Além disso, existe a questão do assédio – moral e sexual, ambos bem exemplificados nos casos que envolvem uma das maiores empresas de games do mundo, a Activision Blizzard –, que afetam tanto o lado profissional quanto emocional das trabalhadoras do meio. “É muito ‘terra sem lei’, porque sempre acontece alguma coisa, a gente olha esse absurdo e vê que deu meio passo para frente”, comenta Basile. Para ela, as mulheres não são vistas como seres humanos, “A gente é um degrau pro homem fazer a caminhada do herói dele até a maturidade absoluta”.

Quem lacra só lucra

“‘Virou mainstream só porque mulheres começaram a assistir mais e não estão tão dedicadas quanto eles. Tem minoria, não presta. Mulher sendo protagonista ou tão forte quanto personagem masculino, é lacração'”, Carvalho dá exemplos de comentários escutados na esteira da máxima “Quem lacra não lucra”, que também respinga no universo nerd. Junto à misoginia, ataques racistas e lgbtfóbicos também são disseminados por nerds radicais, conferindo hostilidade aos lugares que deveriam ser ocupados por todas, todos e todes com segurança. Além das consequências morais e físicas do preconceito, se não há diversidade, a troca de aprendizado fica prejudicada.

“A gente não é dono do conhecimento”, compartilha Hern. No PerifaCon, a proposta é cruzar assuntos que são pertinentes à população periférica com temas atuais, além de facilitar o acesso a esse tipo de evento. “Nós não chegamos a esses espaços, nós somos novamente invisíveis. Existem camadas de opressão dentro desses nichos.

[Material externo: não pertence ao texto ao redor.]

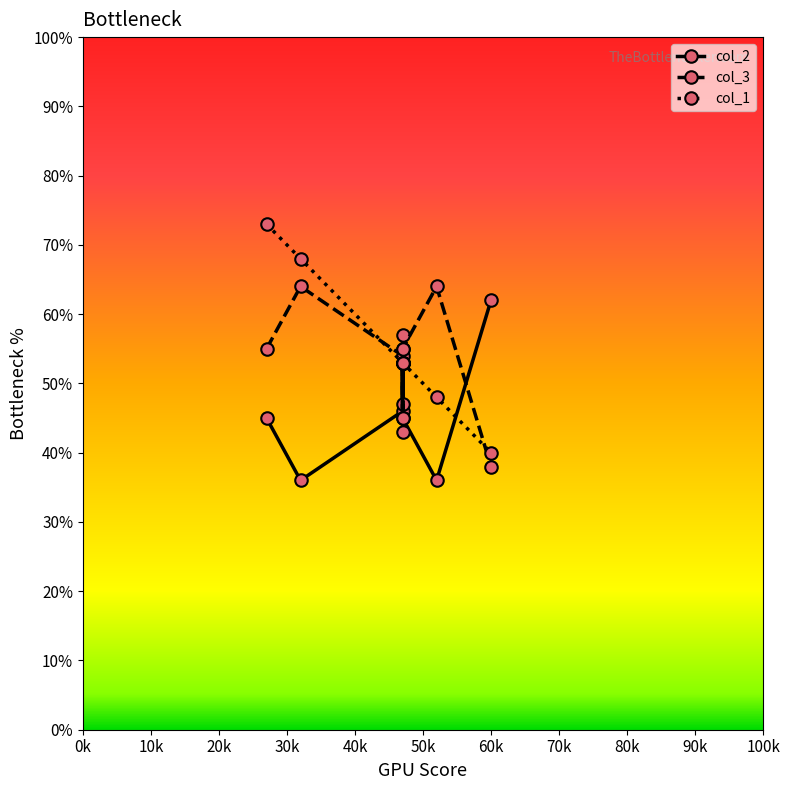

Reading right to left, what are all the values shown in this chart?

col_2: 62	36	45	57	47	55	46	36	45
col_3: 38	64	55	43	53	45	54	64	55
col_1: 40	48	53	53	53	53	53	68	73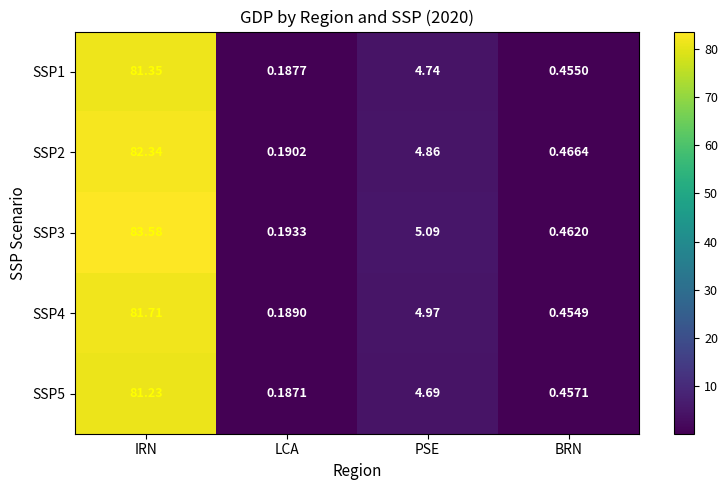

Which category has the highest value across all series?

IRN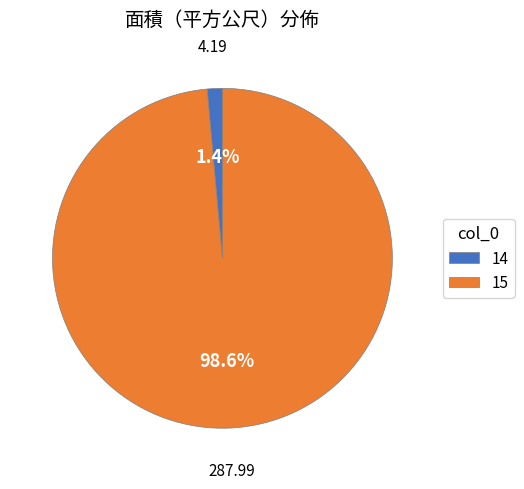

What percentage is NOT represented by 15?

1.4%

Não somos nem vistas como pessoas que consomem. Quando vistas, e aceitas, estamos no grupo da sexualização”, ela pontua, sobre as mulheres negras, e diz que considera a periferia um espaço menos hostil dentro da cultura geek, “Porque são locais matriarcais. Porque temos uma presença muito maior de mulheres envolvidas em projetos sociais e sendo líderes nas famílias”.

Hern rememora que as minorias sociais consomem cultura nerd há muito tempo, fato anteriormente ignorado por quem domina esses locais. “Agora as pessoas estão mais vocais. Eu sinto que as mulheres se sentem mais à vontade para falar se gostam ou não da cultura pop”, acrescenta Carvalho, lembrando que é inevitável e imprescindível que os discursos que tangenciam a sociedade marquem presença no mundo geek, “Não tem arte que exista alheia à sociedade”.

Fato é que a estrada da mulher geek não é tão pavimentada quanto a do homem nerd, por isso é preciso ir “acumulando vidas” e parceiras de jornada para fazer desse trajeto um pouco mais saudável.

Para Basile, é fundamental que a mídia cubra e se posicione com relação aos casos de assédio, “É uma luta que vai estar sempre presente. Sinto que tem coisas que melhoraram, sendo que tudo era mato. Mas eles [os homens] têm um escudo imenso em volta deles“. Na opinião de Carvalho, entre outras coisas, é preciso dar mais espaço para as mulheres, para que o foco saia do gênero e fique na qualidade do seu trabalho. Segundo Hern, a questão é tomar os espaços e valorizar os que já existem, sem dar fôlego para gritos preconceituosos. “Quanto mais conseguir produzir o que é positivo, mais pessoas se sentem inspiradas. Eles precisam entender que tem coisas sendo feitas e que não são só eles que falam”, finaliza a integrante do PerifaCon.